Osobiście uważam, że sądownictwo powinno być zawiadywane w oparciu o (ucywilizowany) model demokratyczny. Obecnie jest przecież niezależne od woli suwerena, co musi rodzić (i rodzi) skrajne patologie.
.
Pozdrawiam
Panie Michale, (nie)życzę panu, aby w jakiejś sprawie stanął pan przed sędzią "zawiadywanym" przez (ucywilizowanych) wybrańców narodu, i żeby akurat druga strona sporu miała większe koneksje wśród tych (ucywilizowanych) wybrańców narodu.

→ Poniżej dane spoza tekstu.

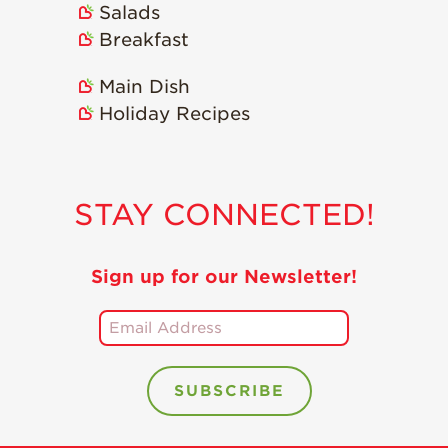
Salads
Holiday Recipes
Breakfast
Strawberry Recipe
Videos
Main Dish
Berry Fashionable
Holiday Recipes
Strawberry Farm
Stories​
Strawberry Farmer
STAY CONNECTED!
Stories
Strawberry
Farmworker
Sign up for our Newsletter!
Stories
Blog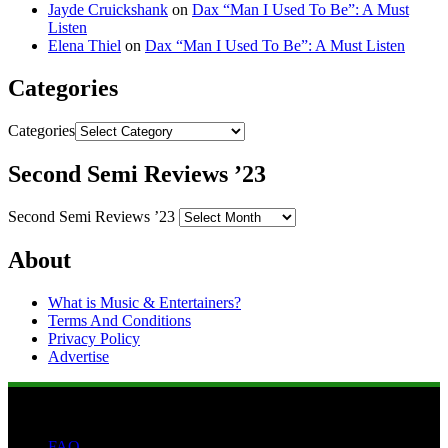
Jayde Cruickshank
on
Dax “Man I Used To Be”: A Must
Listen
Elena Thiel
on
Dax “Man I Used To Be”: A Must Listen
Categories
Categories
Second Semi Reviews ’23
Second Semi Reviews ’23
About
What is Music & Entertainers?
Terms And Conditions
Privacy Policy
Advertise
FAQ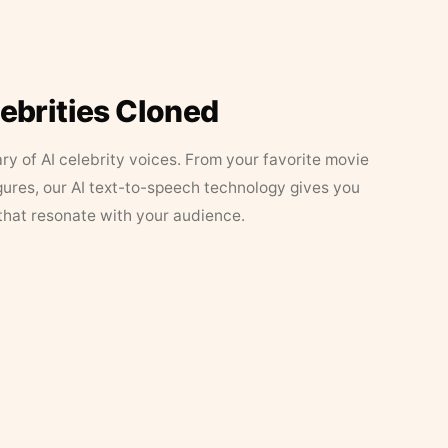
lebrities Cloned
ary of AI celebrity voices. From your favorite movie
figures, our AI text-to-speech technology gives you
that resonate with your audience.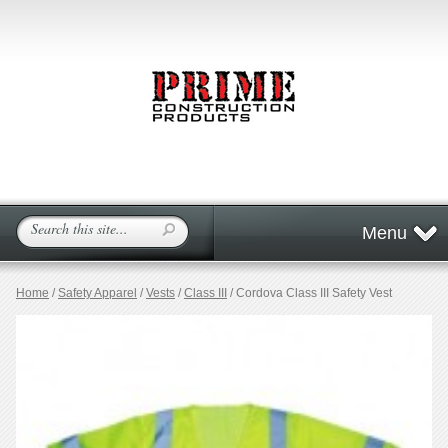
Menu
Home
/
Safety Apparel
/
Vests
/
Class III
/ Cordova Class III Safety Vest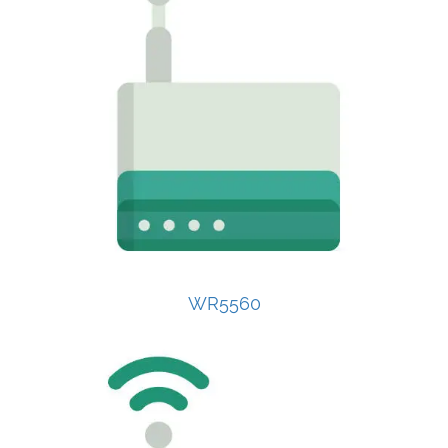
WR5560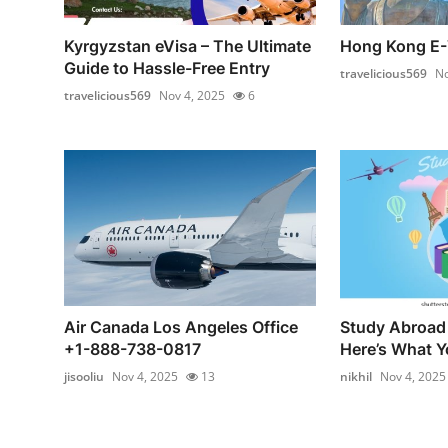
Kyrgyzstan eVisa – The Ultimate
Hong Kong E-
Guide to Hassle-Free Entry
travelicious569
No
travelicious569
Nov 4, 2025
6
Air Canada Los Angeles Office
Study Abroad 
+1-888-738-0817
Here’s What Yo
jisooliu
Nov 4, 2025
13
nikhil
Nov 4, 2025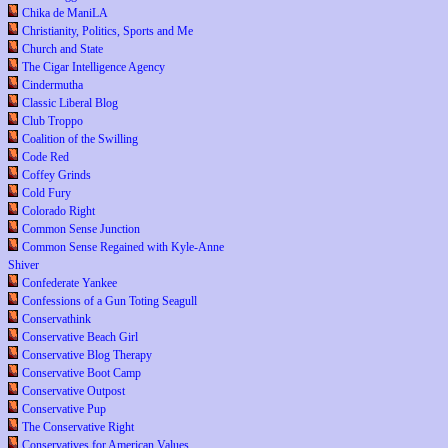
Chika de ManiLA
Christianity, Politics, Sports and Me
Church and State
The Cigar Intelligence Agency
Cindermutha
Classic Liberal Blog
Club Troppo
Coalition of the Swilling
Code Red
Coffey Grinds
Cold Fury
Colorado Right
Common Sense Junction
Common Sense Regained with Kyle-Anne
Shiver
Confederate Yankee
Confessions of a Gun Toting Seagull
Conservathink
Conservative Beach Girl
Conservative Blog Therapy
Conservative Boot Camp
Conservative Outpost
Conservative Pup
The Conservative Right
Conservatives for American Values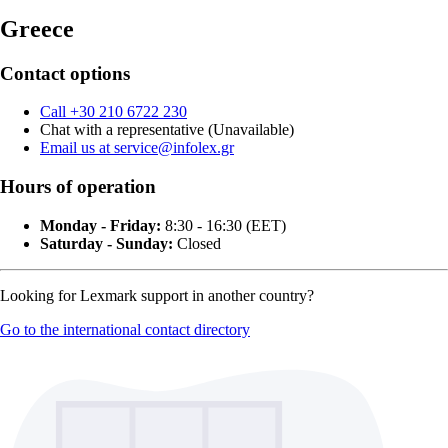
Greece
Contact options
Call +30 210 6722 230
Chat with a representative (Unavailable)
Email us at service@infolex.gr
Hours of operation
Monday - Friday:
8:30 - 16:30 (EET)
Saturday - Sunday:
Closed
Looking for Lexmark support in another country?
Go to the international contact directory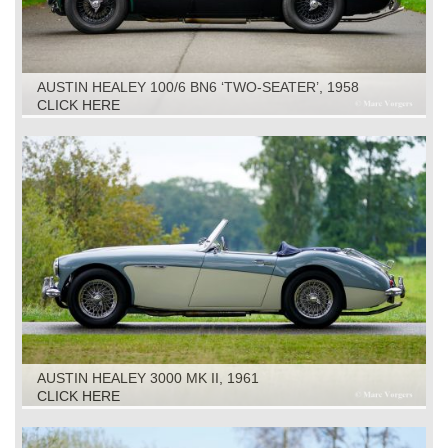
AUSTIN HEALEY 100/6 BN6 ‘TWO-SEATER’, 1958
CLICK HERE
AUSTIN HEALEY 3000 MK II, 1961
CLICK HERE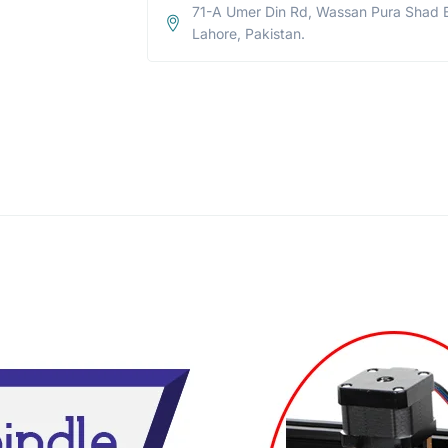
71-A Umer Din Rd, Wassan Pura Shad 
Lahore, Pakistan.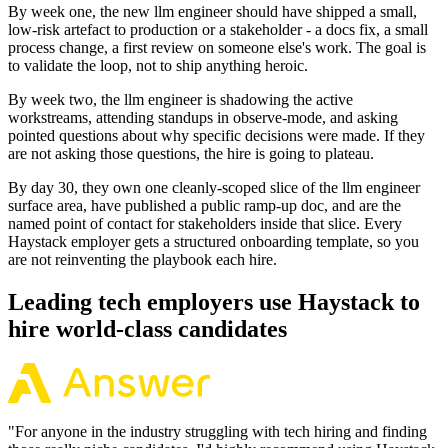
By week one, the new llm engineer should have shipped a small,
low-risk artefact to production or a stakeholder - a docs fix, a small
process change, a first review on someone else's work. The goal is
to validate the loop, not to ship anything heroic.
By week two, the llm engineer is shadowing the active
workstreams, attending standups in observe-mode, and asking
pointed questions about why specific decisions were made. If they
are not asking those questions, the hire is going to plateau.
By day 30, they own one cleanly-scoped slice of the llm engineer
surface area, have published a public ramp-up doc, and are the
named point of contact for stakeholders inside that slice. Every
Haystack employer gets a structured onboarding template, so you
are not reinventing the playbook each hire.
Leading tech employers use Haystack to
hire world-class candidates
"
For anyone in the industry struggling with tech hiring and finding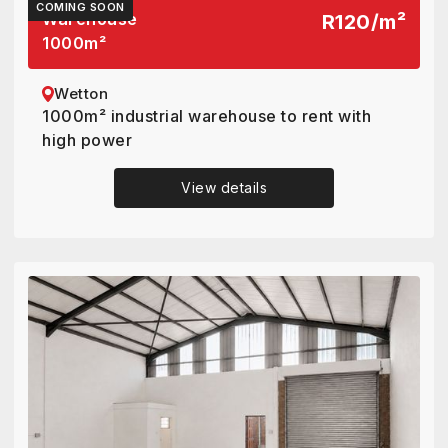
COMING SOON
Warehouse
R120
/
m²
1000
m²
Wetton
1000m² industrial warehouse to rent with
high power
View details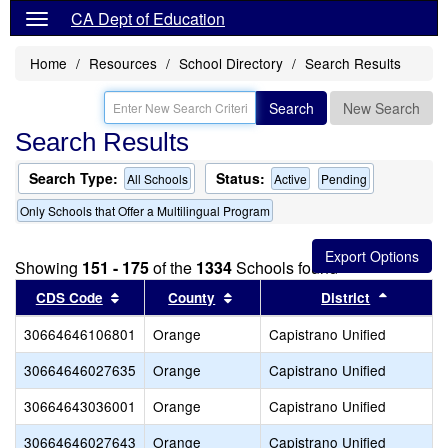
CA Dept of Education
Home
Resources
School Directory
Search Results
Search
New Search
Search Results
Search Type:
Status:
All Schools
Active
Pending
Only Schools that Offer a Multilingual Program
Showing
151 - 175
of the
1334
Schools found
Sort results by this header
Sort results by this header
Sort res
CDS Code
County
District
30664646106801
Orange
Capistrano Unified
30664646027635
Orange
Capistrano Unified
30664643036001
Orange
Capistrano Unified
30664646027643
Orange
Capistrano Unified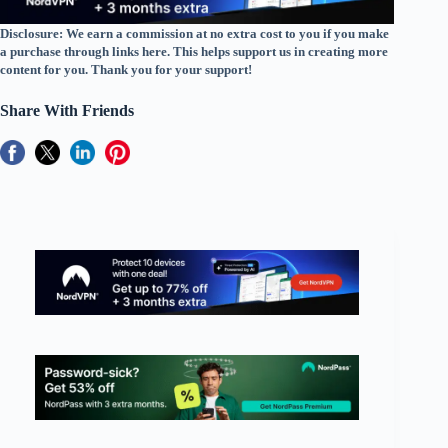
Disclosure: We earn a commission at no extra cost to you if you make
a purchase through links here. This helps support us in creating more
content for you. Thank you for your support!
Share With Friends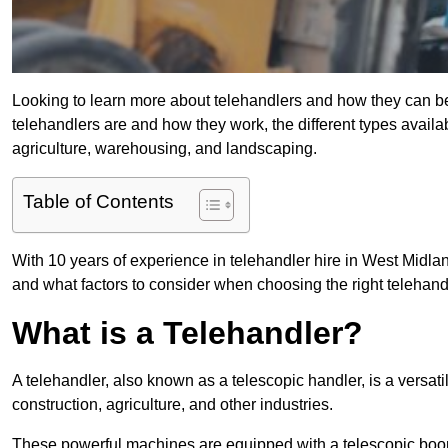
Looking to learn more about telehandlers and how they can bene
telehandlers are and how they work, the different types availa
agriculture, warehousing, and landscaping.
Table of Contents
With 10 years of experience in telehandler hire in West Midland
and what factors to consider when choosing the right telehandle
What is a Telehandler?
A telehandler, also known as a telescopic handler, is a versat
construction, agriculture, and other industries.
These powerful machines are equipped with a telescopic boo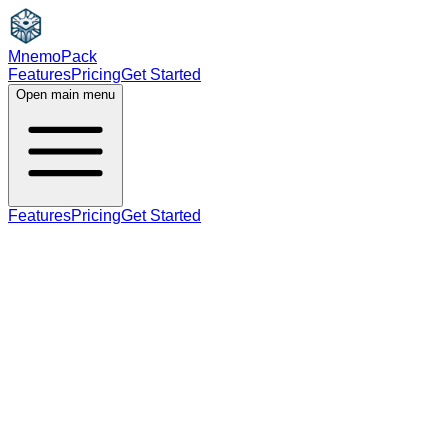
MnemoPack
Features
Pricing
Get Started
Open main menu
Features
Pricing
Get Started
adjective
A2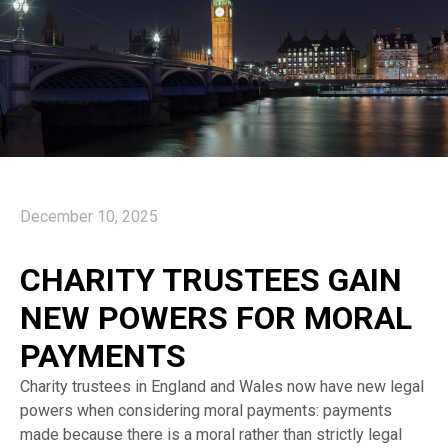
December 10, 2025
CHARITY TRUSTEES GAIN
NEW POWERS FOR MORAL
PAYMENTS
Charity trustees in England and Wales now have new legal
powers when considering moral payments: payments
made because there is a moral rather than strictly legal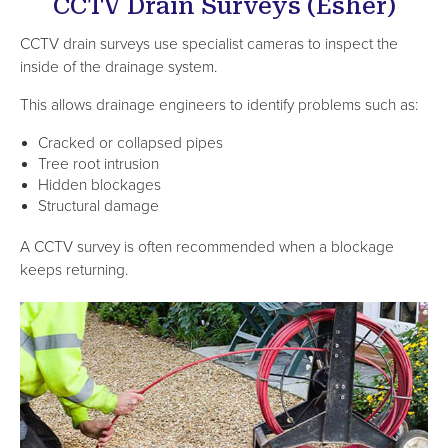
CCTV Drain Surveys (Esher)
CCTV drain surveys use specialist cameras to inspect the
inside of the drainage system.
This allows drainage engineers to identify problems such as:
Cracked or collapsed pipes
Tree root intrusion
Hidden blockages
Structural damage
A CCTV survey is often recommended when a blockage
keeps returning.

Na przykład spór z miastem, rządzonym przez PIS. Miałem taki spór, ale na szczęście to były czasy przed "dobrą zmianą" (którą ja nazywam "łaskawą zmianą", tym samym przywołując biskupów niemieckich, którzy tak nazwali okres po przyjściu do władzy Adolfa Hitlera) i wygrałem, polegając na niezależności sędziego.
.
Pozdrawiam.
Mam nieodparte przekonanie, że pod literackimi nazwiskami i tytułem bohatera Kerna, kryje się grupa hejterów wywodzących się z pewnego ministerstwa. Argumenty i retoryka podobna.
Można jakoś zapoznać się z twórczością tych hejterów?
Panie Andrzeju, bardzo ciekawa teoria. Abstrahując od spiskowej logiki stojącej za Pana "wrażeniami" na temat niecnej proweniencji osób śmiących mieć niepoprawne poglądy, szczególnie mocno zastanawia mnie słowo hejter. Proszę o wskazanie, gdzie w moich wypowiedziach widzi Pan nienawiść. Bardzo chciałbym poprawić kulturę moich postów pod tym kątem.
.
Pozdrawiam
Panie Michale, w państwie Pani Ursuli jakikolwiek polityk który zechciałby wplynąć na decyzję prokuratora lub sędziego, w następnym dniu byłby klientem tegoż przedstawiciela wymiaru sprawiedliwości,którego chciał przerobić na fagasa.W naszym kraju teka przeróbka staje się faktem,a prokuratorzy są już w zdecudowanej większości przerobieni.
Może, panowie dyskutanci i eksperci od prawa unijnego zauważyliby, że opinia wydana prze panią von der Leyen musi miec solidne umocowanie w traktacie stowarzyszeniowym. W przeciwnym wypadku wywołałaby liczne protesty ze strony członków UE. Jak dotychczas protestuje tylko Polska. Szkoda czasu i papieru na dalsze analizowanie sytuacji. Należy raczej się zastanowić nad wyborem kierunku emigracji. Wegetacja w towarzystwie Białorusi, pod patronatem ZSRR – wiecznie żywego nie jest najlepsza perspektywą.
O jakim "dialogu" jest tu mowa w wypowiedziach KE? Przecież nie ma żadnego dialogu, PiS ignoruje wszelkie zalecenia, podważa kompetencje organów UE. I to trwa od lat. PiS już dawno zauważył bezsilność UE i śmieje się w twarz. Polska albo powinna tracić pieniądze albo być zawieszona w prawach członka. A nie wieczne pozorowanie jakiegoś dialogu, którego nie ma.
No cóż, PIS chce nam zgotować powrót do paszportów, przynajmniej będzie można ubiegać się o azyl.
Patyczkują się z tym PIS a oni robią z Polski ulepszoną koreę pn. Za morde i jasno przedstawić sprawę, albo praworządność albo, tam są drzwi.